George Milonas
George Milonas

Reputation: 563

mySQL Massive Query Optimization

This question is going out to all the mySQL gurus out there. I've been building out an ad network, and have been working on trying to optimize the main SQL call that grabs the ads. It checks for ads that meet the follow criteria:

  1. Geography (geo)
  2. Operating System (os)
  3. Device Type (device)
  4. Ad Status (enabled)
  5. If the conversion type of the ad falls inside the given conversion types (conversion)
  6. If the number of ad clicks per IP is less then the max frequency allowed (frequency)
  7. The subid is currently not in the blacklist for that ad (ws.nid IS NULL)
  8. If the ad has adometry enabled or not, and not show any ads if the IP/UA is on the adometry list and adometery for that ad is on
  9. Checks the current publishers conversion click through rate compared to the ads max click through rate, and doesnt show that ad if the current ads click through rate is over their max and the publishers click through rate is also over that max
  10. Checks the current ads budget compared to what it should be at (by their max daily budget) and not show any ads if its higher then what it should be.
  11. Does a keyword search depending on the match type set by the ad.

This is the current SQL query I am running:

SELECT
    w.nid as w_nid,
    w.uid as w_uid,
    w.status as w_status,
    w.landing_page as w_landing_page,
    w.starting_bid as w_starting_bid,
    w.daily_budget as w_daily_budget,
    w.revshare as w_revshare,
    w.filters as w_filters,
    w.device as w_device,
    w.os as w_os,
    w.conversion as w_conversion,
    w.max_ctr as w_max_ctr,
    w.frequency as w_frequency,
    w.ad_title as w_ad_title,
    w.ad_desc as w_ad_desc,
    w.ad_728x90 as w_ad_728x90,
    w.ad_300x250 as w_ad_300x250,
    w.ad_160x600 as w_ad_160x600,
    w.match_type as w_match_type,
    wg.nid as wg_nid,
    wg.geo as wg_geo,
    wk.keyword as wk_keyword,
    wk.nid as wk_nid,
    IFNULL(wcs.estimate,0) as wcs_spend,
    IFNULL(((wcs.conversions/wcs.conversion_impressions)*100),0) as wcs_ctr,
    pss.bid as pss_bid,
    pss.ctr as pss_ctr,
    wci.count as wci_count,
    ws.*
FROM
    websites w
LEFT JOIN
    websites_geos wg
ON
    wg.nid = w.nid
LEFT JOIN
    websites_keywords wk
ON
    wk.nid = w.nid
LEFT JOIN
    api_bucket_website_daily_clicks wcs
ON
    wcs.nid = w.nid AND wcs.date = CURDATE()
LEFT JOIN
    publisher_subid_stats pss
ON
    pss.uniq  = CONCAT(w.nid,'_',:pid
    ,'_',:subid)
LEFT JOIN
    websites_cur_ips wci
ON
    wci.unique = CONCAT(CURDATE(),:ip,w.nid)

Source data
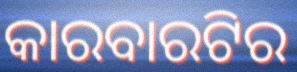
କାରବାରଟିର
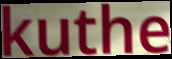
kuthe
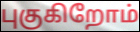
புகுகிறோம்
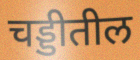
चड्डीतील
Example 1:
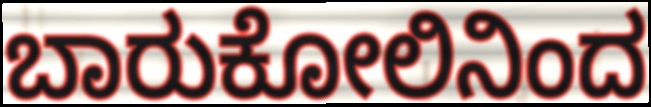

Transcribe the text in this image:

ಬಾರುಕೋಲಿನಿಂದ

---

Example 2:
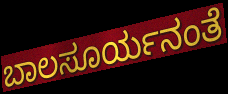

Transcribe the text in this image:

ಬಾಲಸೂರ್ಯನಂತೆ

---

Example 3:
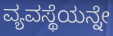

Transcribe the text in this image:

ವ್ಯವಸ್ಥೆಯನ್ನೇ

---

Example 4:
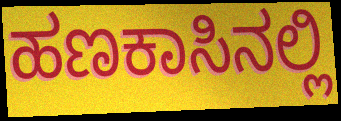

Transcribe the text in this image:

ಹಣಕಾಸಿನಲ್ಲಿ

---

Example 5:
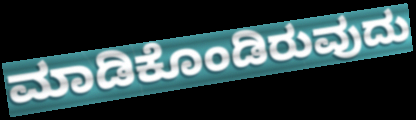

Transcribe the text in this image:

ಮಾಡಿಕೊಂಡಿರುವುದು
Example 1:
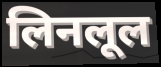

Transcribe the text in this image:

लिनलूल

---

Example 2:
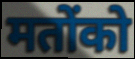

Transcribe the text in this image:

मतोंको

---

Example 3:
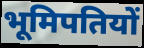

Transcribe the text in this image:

भूमिपतियों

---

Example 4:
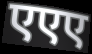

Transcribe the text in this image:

एएए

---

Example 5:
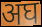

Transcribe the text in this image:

अघ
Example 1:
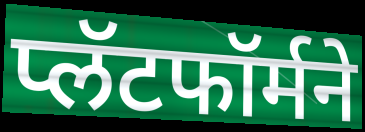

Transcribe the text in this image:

प्लॅटफॉर्मने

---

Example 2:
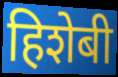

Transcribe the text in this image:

हिशेबी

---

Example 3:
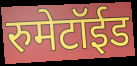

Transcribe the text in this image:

रुमेटॉईड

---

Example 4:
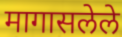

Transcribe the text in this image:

मागासलेले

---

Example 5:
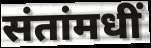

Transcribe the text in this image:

संतांमधीं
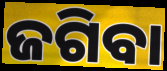
ଜଗିବା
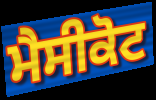
ਮੈਸੀਕੋਟ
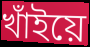
খাঁইয়ে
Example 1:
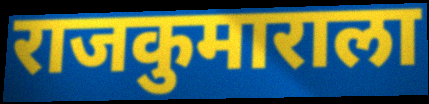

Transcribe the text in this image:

राजकुमाराला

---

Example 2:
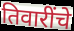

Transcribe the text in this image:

तिवारींचे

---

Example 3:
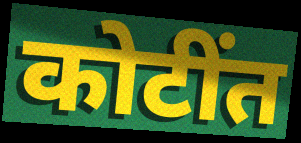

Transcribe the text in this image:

कोटींत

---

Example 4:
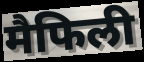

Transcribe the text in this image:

मैफिली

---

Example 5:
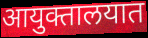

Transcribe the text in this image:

आयुक्तालयात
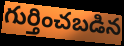
గుర్తించబడిన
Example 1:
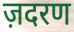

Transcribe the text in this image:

ज़दरण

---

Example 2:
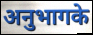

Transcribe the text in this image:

अनुभागके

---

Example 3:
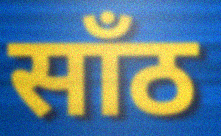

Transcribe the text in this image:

साँठ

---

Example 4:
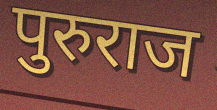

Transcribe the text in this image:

पुरुराज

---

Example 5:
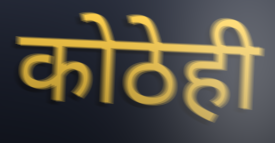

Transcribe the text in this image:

कोठेही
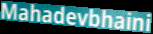
Mahadevbhaini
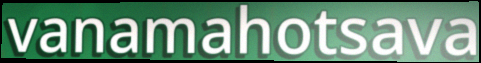
vanamahotsava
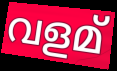
വളമ്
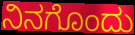
ನಿನಗೊಂದು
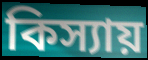
কিস্যায়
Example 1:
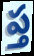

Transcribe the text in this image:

ప్త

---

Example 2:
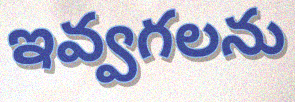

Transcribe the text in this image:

ఇవ్వగలను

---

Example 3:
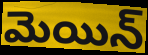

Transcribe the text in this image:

మెయిన్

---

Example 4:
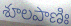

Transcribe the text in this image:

శూలపాణిః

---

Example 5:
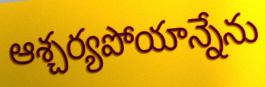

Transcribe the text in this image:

ఆశ్చర్యపోయాన్నేను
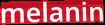
melanin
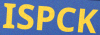
ISPCK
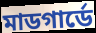
মাডগার্ডে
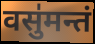
वसु॑मन्तं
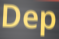
Dep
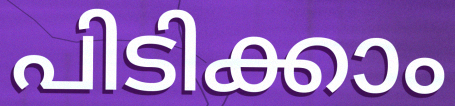
പിടിക്കാം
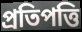
প্ৰতিপত্তি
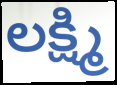
లక్ష్మి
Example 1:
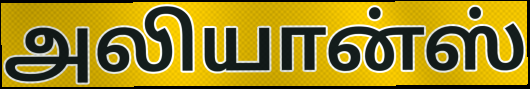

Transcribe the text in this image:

அலியான்ஸ்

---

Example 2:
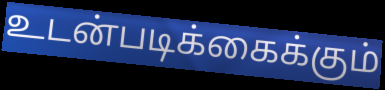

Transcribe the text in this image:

உடன்படிக்கைக்கும்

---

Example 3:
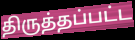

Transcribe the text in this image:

திருத்தப்பட்ட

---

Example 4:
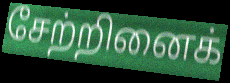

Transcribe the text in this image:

சேற்றினைக்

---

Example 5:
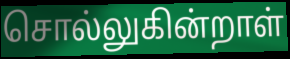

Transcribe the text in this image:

சொல்லுகின்றாள்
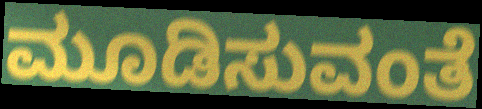
ಮೂಡಿಸುವಂತೆ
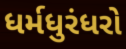
ધર્મધુરંધરો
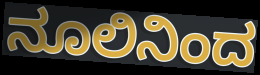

— Task instructions —
1. Please return the query optimization post from "5. If the conversion" up to and including "frequency allowed (frequency)", word for word.
2. Name every table that follows a LEFT JOIN in the query optimization post.
3. Decide whether each statement agrees with the query optimization post. Answer yes or no, and quote the words that settle it.
(a) The query draws its main rows from a table called websites under the alias w.
(b) The writer has been building an ad network.
(c) Every ad uses the same match type for the keyword search.

— Set of answers —
1.
5. If the conversion type of the ad falls inside the given conversion types (conversion)
  6. If the number of ad clicks per IP is less then the max frequency allowed (frequency)

2.
websites_geos
websites_keywords
api_bucket_website_daily_clicks
publisher_subid_stats
websites_cur_ips

3.
(a) Yes: "websites w"
(b) Yes: "I've been building out an ad network"
(c) No: "Does a keyword search depending on the match type set by the ad."